In some cases it would be fair to say that “to try” is not good enough. For example would we be happy if we boarded a plane and the Pilot said he was going to “Try” to fly the plane and land at the destination? Would we be filled with confidence if before a major surgery our Doctor said he was going to “Try” to complete the operation without major complications? I would argue that in both cases the appropriate approach would be to go in with intent to succeed and a mindset that precluded failure as an option or not attempt it at all.

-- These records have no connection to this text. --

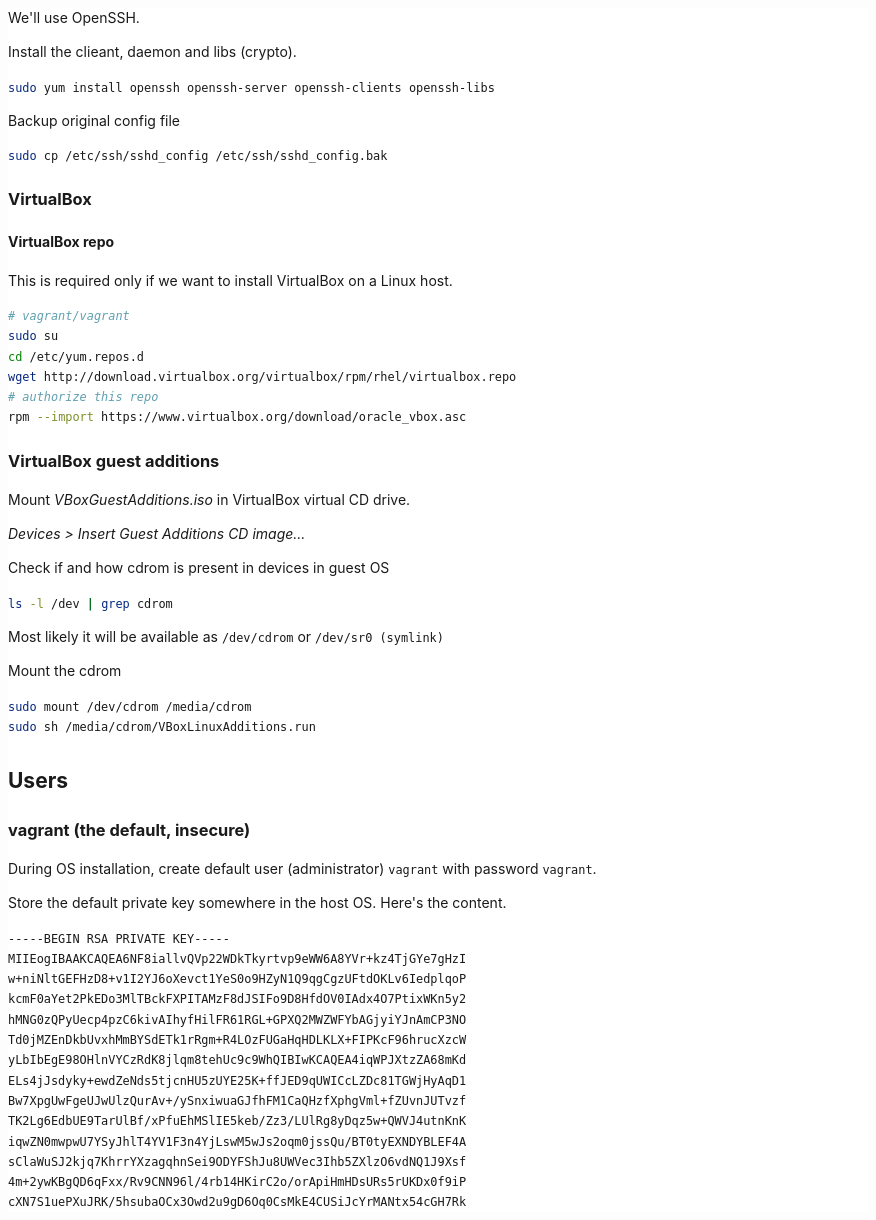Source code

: We'll use OpenSSH.

Install the clieant, daemon and libs (crypto).
```bash
sudo yum install openssh openssh-server openssh-clients openssh-libs
```
Backup original config file
```bash
sudo cp /etc/ssh/sshd_config /etc/ssh/sshd_config.bak
```

### VirtualBox

#### VirtualBox repo

This is required only if we want to install VirtualBox on a Linux host.

```bash
# vagrant/vagrant
sudo su
cd /etc/yum.repos.d
wget http://download.virtualbox.org/virtualbox/rpm/rhel/virtualbox.repo
# authorize this repo
rpm --import https://www.virtualbox.org/download/oracle_vbox.asc
```

### VirtualBox guest additions

Mount *VBoxGuestAdditions.iso* in VirtualBox virtual CD drive.

*Devices > Insert Guest Additions CD image...*

Check if and how cdrom is present in devices in guest OS

```bash
ls -l /dev | grep cdrom
```

Most likely it will be available as `/dev/cdrom` or `/dev/sr0 (symlink)`

Mount the cdrom

```bash
sudo mount /dev/cdrom /media/cdrom
sudo sh /media/cdrom/VBoxLinuxAdditions.run
```

## Users

### vagrant (the default, insecure)

During OS installation, create default user (administrator) `vagrant` with password `vagrant`.

Store the default private key somewhere in the host OS. Here's the content.

```text
-----BEGIN RSA PRIVATE KEY-----
MIIEogIBAAKCAQEA6NF8iallvQVp22WDkTkyrtvp9eWW6A8YVr+kz4TjGYe7gHzI
w+niNltGEFHzD8+v1I2YJ6oXevct1YeS0o9HZyN1Q9qgCgzUFtdOKLv6IedplqoP
kcmF0aYet2PkEDo3MlTBckFXPITAMzF8dJSIFo9D8HfdOV0IAdx4O7PtixWKn5y2
hMNG0zQPyUecp4pzC6kivAIhyfHilFR61RGL+GPXQ2MWZWFYbAGjyiYJnAmCP3NO
Td0jMZEnDkbUvxhMmBYSdETk1rRgm+R4LOzFUGaHqHDLKLX+FIPKcF96hrucXzcW
yLbIbEgE98OHlnVYCzRdK8jlqm8tehUc9c9WhQIBIwKCAQEA4iqWPJXtzZA68mKd
ELs4jJsdyky+ewdZeNds5tjcnHU5zUYE25K+ffJED9qUWICcLZDc81TGWjHyAqD1
Bw7XpgUwFgeUJwUlzQurAv+/ySnxiwuaGJfhFM1CaQHzfXphgVml+fZUvnJUTvzf
TK2Lg6EdbUE9TarUlBf/xPfuEhMSlIE5keb/Zz3/LUlRg8yDqz5w+QWVJ4utnKnK
iqwZN0mwpwU7YSyJhlT4YV1F3n4YjLswM5wJs2oqm0jssQu/BT0tyEXNDYBLEF4A
sClaWuSJ2kjq7KhrrYXzagqhnSei9ODYFShJu8UWVec3Ihb5ZXlzO6vdNQ1J9Xsf
4m+2ywKBgQD6qFxx/Rv9CNN96l/4rb14HKirC2o/orApiHmHDsURs5rUKDx0f9iP
cXN7S1uePXuJRK/5hsubaOCx3Owd2u9gD6Oq0CsMkE4CUSiJcYrMANtx54cGH7Rk
```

Jedi Philosophy requires that “We do or do not. There is no try” if we wish to succeed in its practice. A practical philosophy for life is not effective as a philosophy of life if we do not commit to its practice. One may simply “try” to apply a philosophy in their life and largely fail at the attempt, they are only really cheating themselves and missing out on the real benefits that consistent and disciplined application would bring.

Firstly we have to query our personal motivation for integrating Jedi Philosophy into our life. Determine whether it will work for you and commit to it if you want to honestly see if bring benefits. Any philosophy takes effort, energy and sacrifice to practice.

Jedi Philosophy if practiced diligently may not be as hard as say practicing Zen Buddhism and sitting for hours a day but it does still require self-discipline and dedication like anything else worth doing. If you simply “Try” to adopt some of the practices of being Jedi for a short period of time or do it inconsistently you will get some benefit but nowhere near someone who has adopted it as a way of life.

Focus, concentration and effort is the key. Someone who practices a musical instrument from time to time is not going to master it as fast as someone who practices diligently for an hour or more a day. The same goes with sports, martial arts, languages and behaviors.

Once I heard that it takes 1000 hours of practice and application to be proficient in something and 10,000 hours to master it. The point is, the more effort you apply to something, the more you get out. Tony Robbins was once asked how it was that he was such a great public speaker, his reply was “I just do it a lot”. Doing something for an hour a day will take a lot more commitment to do than one hour a week but it will lead to mastery quicker.

Ask yourself today, will you simply “try” to achieve what you set out to do  or will you give your tasks (and training) the mindfulness and purpose that it deserves? Will you give it the time that it deserves?